# Do I need a special saddle pad?



## phantomhorse13 (Feb 18, 2011)

Ne0n Zero said:


> attaching D-rings to my M. Toulouse jumping saddle. It is the only saddle that fits Skipper perfectly right now, and we may be going on some long trail rides in the future where I would want to tie some things to the saddle to take with me.
> 
> The saddle pad I ride with is your typical square english schooling pad. If I were to tie things to the back of the saddle, would I need something thicker or longer to use under the saddle so that those things wouldn't rub? Or would it be okay?


The first issue is saddle fit, which sounds like you have taken care of with your current saddle (though do be aware that sometimes as distance increases, things do sometimes not work as they had at lessor distances!). As for what will happen with saddle packs.. a lot depends on the pack and how/where they sit.

I know some people (like me) who ride with their packs attached to the front of the saddle, meaning the packs themselves are touching the horse. Assuming the pack has a nice underside and is tied down in a secure way, rubs can be minimized. However, I could see a sensitive horse perhaps still getting rubs even with a soft underside.
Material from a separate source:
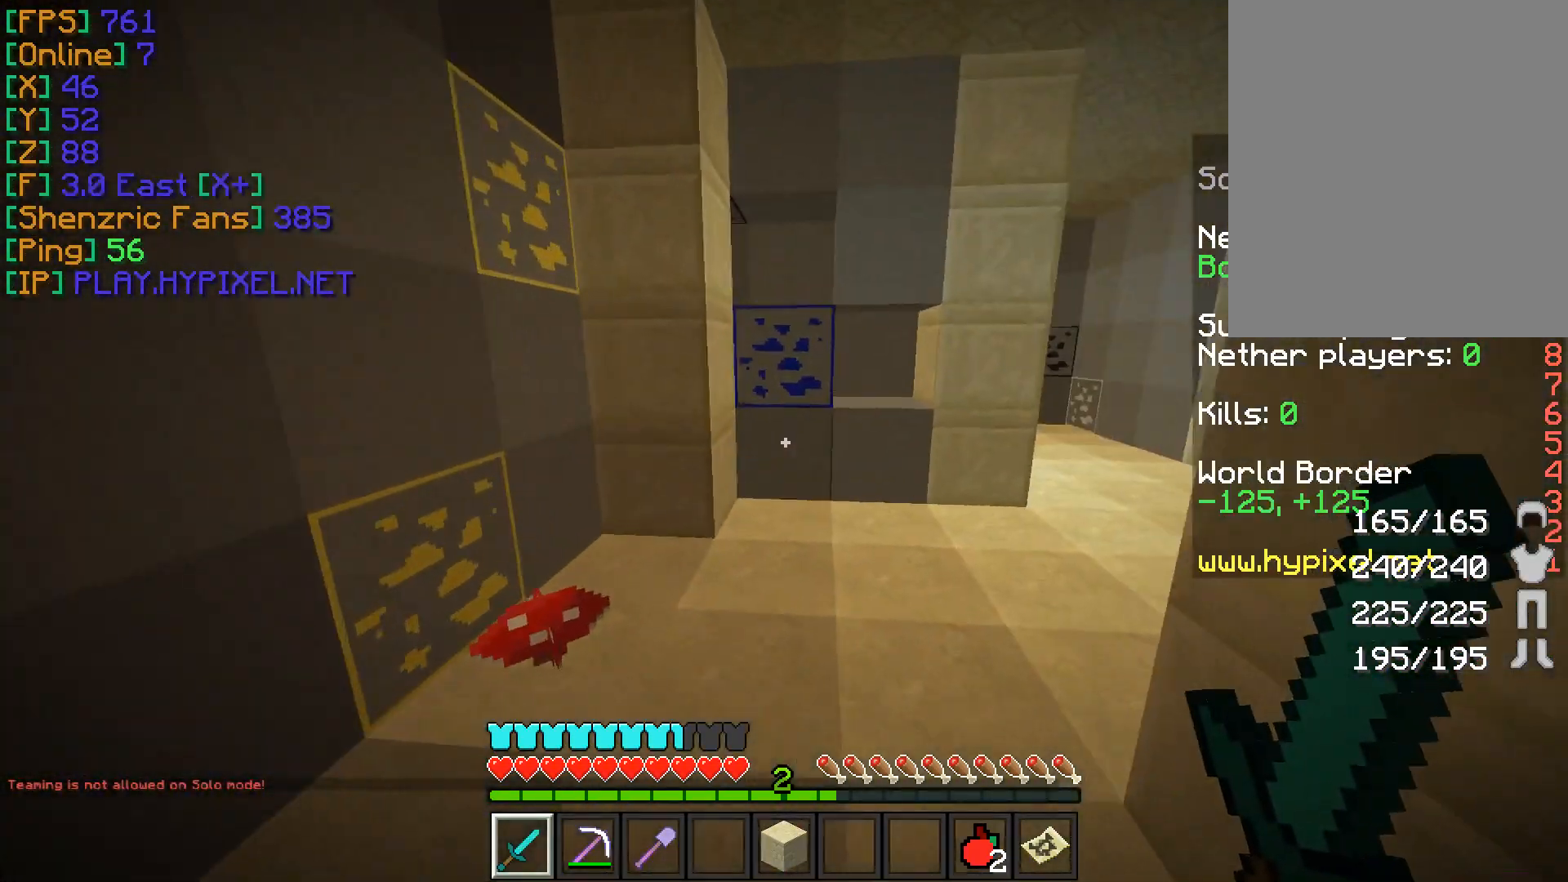
{"keys": ["w"], "mouse": [], "events": [[17, "d", "up"], [50, "a", "down"], [234, "a", "up"]]}
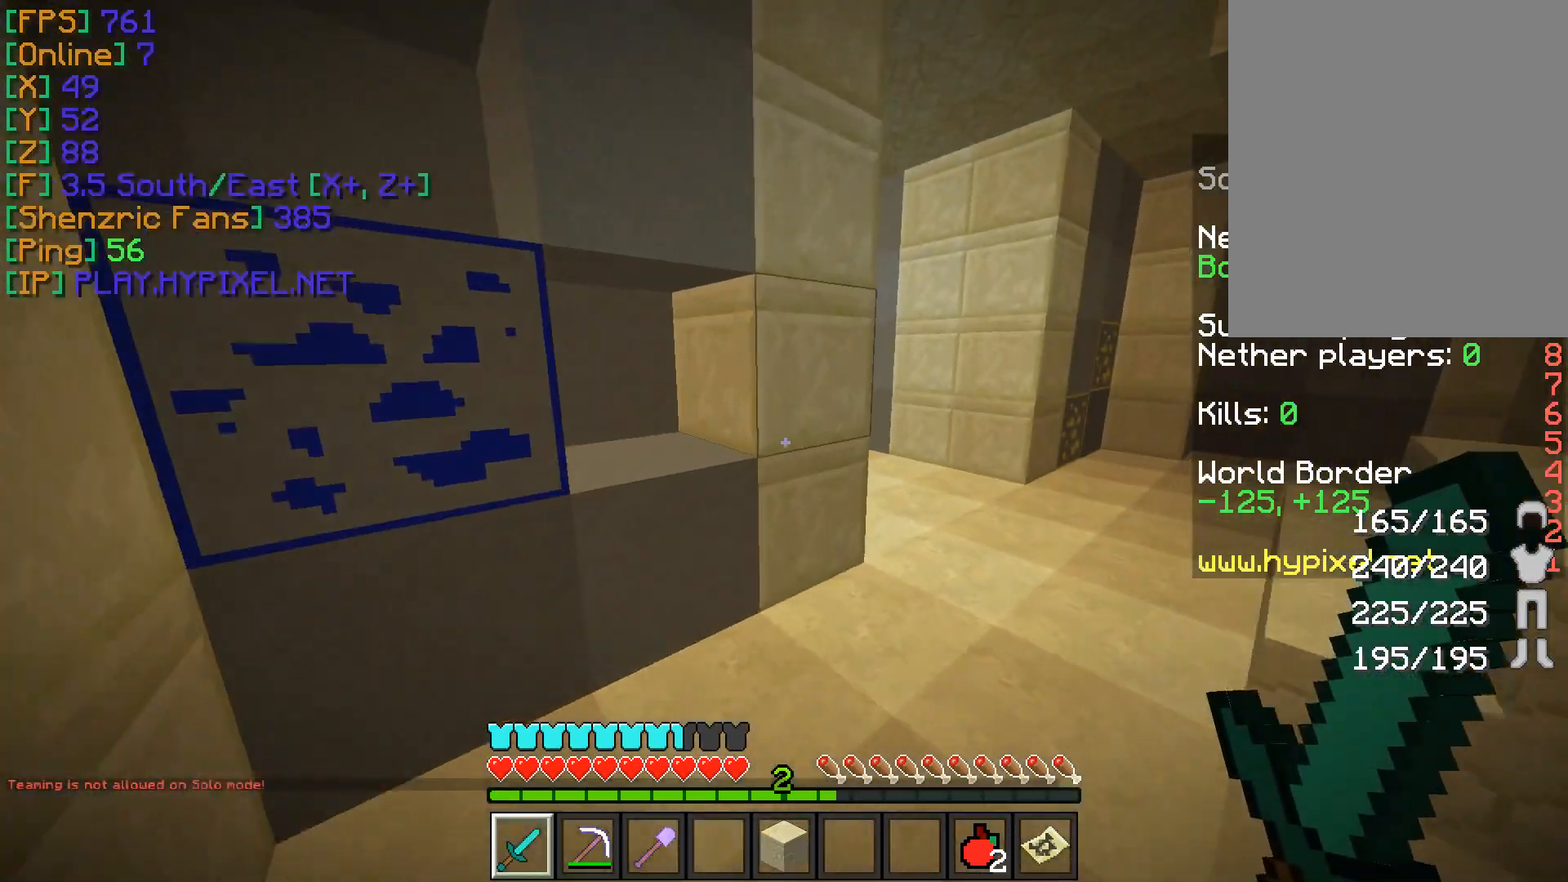
{"keys": ["d", "w"], "mouse": [], "events": [[34, "d", "down"]]}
Packs on the back of saddles are sometimes touching the horse directly and some people like to have their saddle pad between the pack and the horse. Again, I think it depends on the horse and the amount of movement of the pack. The lady camped next to us at a recent ride went out with an easyboot in her cantle bag which rolled over.. leaving the metal clip to rub against the back of her horse thru the pack.. He had quite the rub by the first hold. :shock: But she said she had used the pack previously with no issue, but had never had the boot in it before.

My suggestion would be to secure the pack to reduce the flapping as much as you can, and then ride with it. Pay close attention to how its acting and how the horse's skin looks under it as you ride.


----------



## Ne0n Zero (Dec 25, 2008)

Okay, sounds good! I do think I'm going to keep an eye out for an english pad that extends a bit farther back than my current one does. That, or when I get packs, maybe stitch fleece or something to the part of them that lays against him. Do you think that would be a good idea?


----------



## Brighteyes (Mar 8, 2009)

When I still rode in my English saddle, I glued sheep skin to the bottom of my cantle bags because it rubbed my mare. :lol: It looked ridiculous. But it worked. 

I found a dressage pad that extended far enough back that I could remove my ghetto sheep skin eventually.


----------